Not to hijack the thread but does your HM take the sand in the bottom or is it a gasser? I aquired an older stainless model that you have to put sand in, it has an ash auger. I like the idea of raising it up a foot and I do intend to make the slab bigger so as not to stand in the mud.


----------



## Deleted member 117362 (Aug 12, 2019)

PFrench said:


> I have a Heatmor stove and have been pleased with it. I have had it for about 15 years. With the blower, it will burn anything and I routinely use green wood. I can’t imagine how a stove with no blower could do that. With a blower all you need is an ember and it will relight. Seems to me if you have green wood and cut your stove off, while at work, that it would have to go out with a CB. If you think all your wood will be nice and dried before use, you will find that it won’t be. Anyway just speculating on the CB going out. A Heatmor will come back after you have been away from home for days.

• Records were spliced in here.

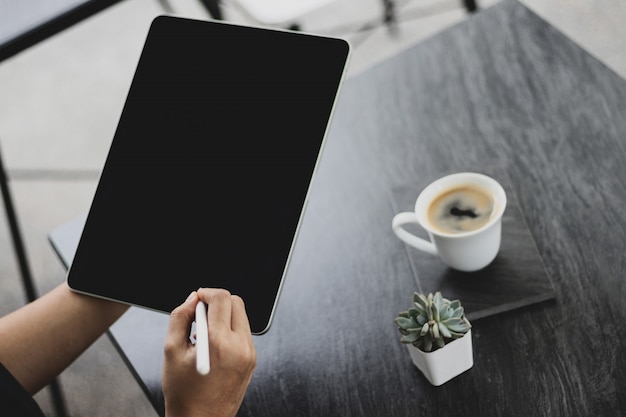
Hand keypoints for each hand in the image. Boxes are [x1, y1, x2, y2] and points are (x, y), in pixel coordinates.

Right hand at [162, 288, 256, 416]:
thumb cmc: (183, 393)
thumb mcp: (171, 351)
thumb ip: (179, 317)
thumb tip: (192, 299)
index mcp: (220, 343)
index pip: (222, 298)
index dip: (206, 293)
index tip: (196, 298)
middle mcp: (240, 347)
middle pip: (236, 303)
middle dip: (217, 302)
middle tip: (199, 314)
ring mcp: (249, 354)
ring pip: (242, 316)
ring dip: (224, 316)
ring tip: (203, 334)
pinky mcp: (252, 361)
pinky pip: (243, 333)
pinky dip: (229, 330)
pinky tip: (213, 344)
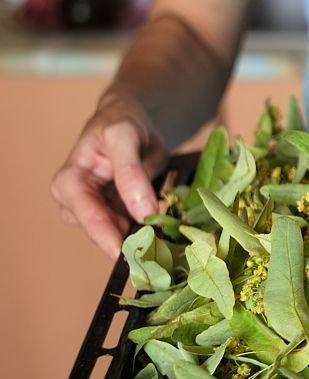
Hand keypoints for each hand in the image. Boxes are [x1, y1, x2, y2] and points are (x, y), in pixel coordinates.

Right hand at [50, 95, 168, 259]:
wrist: (131, 121)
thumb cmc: (121, 123)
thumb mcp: (124, 138)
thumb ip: (131, 174)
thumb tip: (142, 213)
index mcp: (69, 184)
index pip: (93, 221)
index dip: (117, 242)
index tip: (144, 257)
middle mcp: (75, 204)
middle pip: (108, 235)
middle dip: (138, 240)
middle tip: (169, 242)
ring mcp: (96, 212)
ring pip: (124, 236)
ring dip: (149, 234)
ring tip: (171, 221)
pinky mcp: (115, 216)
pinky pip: (135, 230)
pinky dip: (154, 227)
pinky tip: (168, 217)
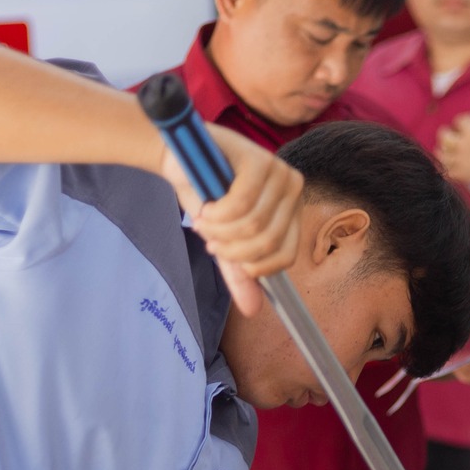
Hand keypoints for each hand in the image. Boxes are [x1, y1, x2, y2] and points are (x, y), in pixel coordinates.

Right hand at [160, 123, 303, 316]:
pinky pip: (242, 204)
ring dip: (220, 231)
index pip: (287, 256)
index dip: (253, 265)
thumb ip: (239, 272)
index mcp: (291, 210)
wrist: (177, 160)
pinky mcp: (259, 159)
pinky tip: (205, 207)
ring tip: (204, 222)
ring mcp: (279, 171)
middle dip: (231, 248)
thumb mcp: (224, 239)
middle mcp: (293, 189)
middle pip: (269, 242)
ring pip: (255, 225)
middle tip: (209, 238)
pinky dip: (217, 214)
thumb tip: (253, 310)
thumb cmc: (204, 195)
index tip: (223, 255)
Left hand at [435, 113, 469, 190]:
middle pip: (444, 136)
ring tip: (447, 150)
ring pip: (442, 154)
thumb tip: (464, 122)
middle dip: (446, 133)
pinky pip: (448, 171)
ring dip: (443, 150)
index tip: (467, 125)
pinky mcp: (464, 174)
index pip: (458, 120)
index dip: (462, 122)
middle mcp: (464, 145)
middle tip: (450, 135)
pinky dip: (448, 167)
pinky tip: (452, 164)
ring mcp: (462, 160)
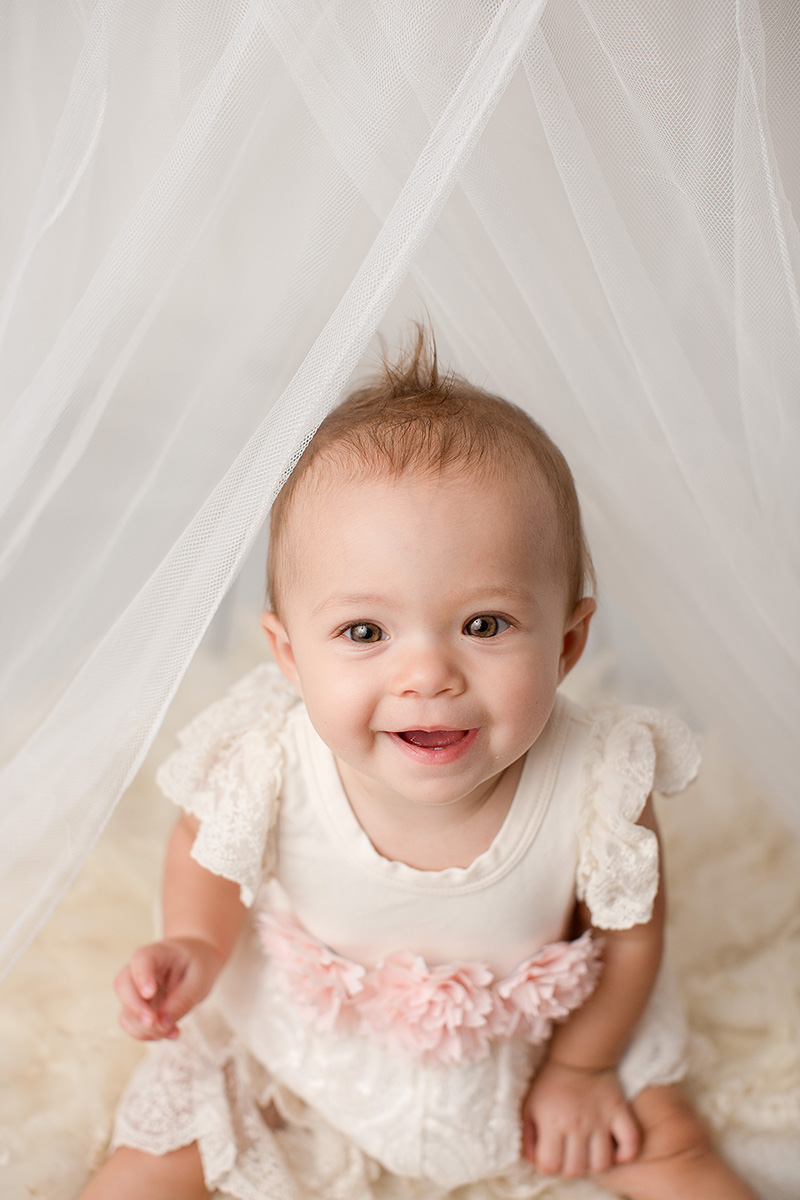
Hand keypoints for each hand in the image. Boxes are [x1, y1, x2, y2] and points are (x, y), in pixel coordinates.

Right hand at [114, 936, 223, 1040]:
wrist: (197, 961)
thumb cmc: (198, 964)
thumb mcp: (200, 978)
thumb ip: (183, 999)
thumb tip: (162, 1024)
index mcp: (157, 952)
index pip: (141, 959)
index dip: (141, 977)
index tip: (150, 994)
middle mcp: (138, 969)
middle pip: (122, 985)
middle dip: (136, 1009)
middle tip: (154, 1023)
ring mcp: (135, 989)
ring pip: (125, 1010)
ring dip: (144, 1028)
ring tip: (173, 1031)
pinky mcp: (137, 1007)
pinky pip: (131, 1023)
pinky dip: (147, 1034)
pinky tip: (170, 1033)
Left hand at [522, 1059, 640, 1177]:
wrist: (578, 1057)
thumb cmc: (550, 1083)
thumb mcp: (529, 1106)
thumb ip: (527, 1136)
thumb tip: (533, 1161)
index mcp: (552, 1122)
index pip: (549, 1165)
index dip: (547, 1167)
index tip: (549, 1156)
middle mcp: (577, 1124)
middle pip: (575, 1169)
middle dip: (569, 1168)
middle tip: (569, 1156)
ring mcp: (601, 1120)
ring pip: (602, 1163)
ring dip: (594, 1165)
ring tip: (589, 1154)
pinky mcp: (619, 1113)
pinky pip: (631, 1142)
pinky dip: (626, 1153)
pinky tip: (616, 1152)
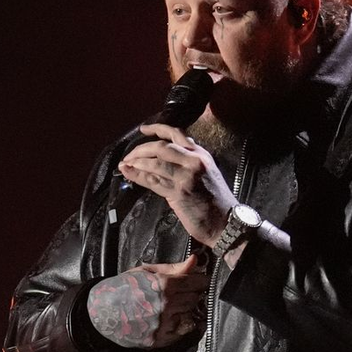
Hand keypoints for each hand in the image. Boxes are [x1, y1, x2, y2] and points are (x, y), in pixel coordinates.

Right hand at [87, 254, 209, 348]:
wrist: (102, 312)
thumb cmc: (122, 289)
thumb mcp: (146, 271)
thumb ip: (173, 268)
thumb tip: (194, 261)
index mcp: (163, 285)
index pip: (196, 283)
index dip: (200, 281)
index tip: (199, 281)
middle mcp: (165, 306)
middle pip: (195, 299)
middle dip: (192, 294)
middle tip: (183, 292)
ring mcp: (162, 324)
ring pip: (190, 315)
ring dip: (186, 310)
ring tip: (173, 305)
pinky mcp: (158, 339)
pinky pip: (182, 332)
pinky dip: (181, 325)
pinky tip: (171, 318)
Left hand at [119, 123, 236, 245]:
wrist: (226, 222)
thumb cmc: (214, 202)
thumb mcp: (204, 174)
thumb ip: (185, 164)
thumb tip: (161, 160)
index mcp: (200, 154)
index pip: (176, 134)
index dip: (157, 128)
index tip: (143, 129)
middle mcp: (194, 160)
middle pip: (161, 147)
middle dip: (140, 150)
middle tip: (128, 156)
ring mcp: (186, 175)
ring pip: (155, 163)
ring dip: (136, 162)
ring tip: (125, 164)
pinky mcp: (179, 192)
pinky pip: (154, 181)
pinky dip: (139, 176)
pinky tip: (129, 173)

11 year old thread, but what central boiler has no fan? Burning green wood is hard on steel because of increased moisture. Stainless has cracking problems and can rust at seams. No OWB brand is without problems.


----------



## NSMaple1 (Aug 12, 2019)

An 11 year old thread? Not sure it's a record but must be close to one.


----------



## STEVEGODSEYJR (Aug 12, 2019)

dave_dj1 said:


> Not to hijack the thread but does your HM take the sand in the bottom or is it a gasser? I aquired an older stainless model that you have to put sand in, it has an ash auger. I like the idea of raising it up a foot and I do intend to make the slab bigger so as not to stand in the mud.


Yes, it has sand in the bottom of it. I think it is the 400 model. I really like it up higher so I dont have to bend over to look inside of it. I am 6'4 275lbs so I try and take it easy on my back these days


----------



## milkie62 (Sep 28, 2019)

I have had my Central Boiler CL40 since 1995. It finally started to leak this past spring. had a repair guy to repair it today. he made a new chimney section out of 1/4" ss and a pipe adapter out of ss ,repaired a worn out weld in a baffle and looks like I am good to go again. $300 plus I gave him an extra $50. Roughly 23 plus yrs trouble free and when I bought it I paid $4500. best money I ever spent.


----------



## Iaff113 (Sep 29, 2019)

Duce said:


> 11 year old thread, but what central boiler has no fan? Burning green wood is hard on steel because of increased moisture. Stainless has cracking problems and can rust at seams. No OWB brand is without problems.



I was wondering the same thing? 


Sent from my iPhone using Tapatalk


----------



## milkie62 (Oct 1, 2019)

Early CB's like mine have no blower,just a damper ----few parts means longevity.


----------



## Marley5 (Oct 2, 2019)

milkie62 said:


> Early CB's like mine have no blower,just a damper ----few parts means longevity.



Mines an early one, just a damper......no issues at all.
Makes me wonder why some negative reviews though, neglect ?


----------



## milkie62 (Oct 6, 2019)

Marley5 said:


> Mines an early one, just a damper......no issues at all.
> Makes me wonder why some negative reviews though, neglect ?



The guy that repaired mine said he had done around 300 installs for the dealer and many repairs. he said mine is the best one he has ever seen.


----------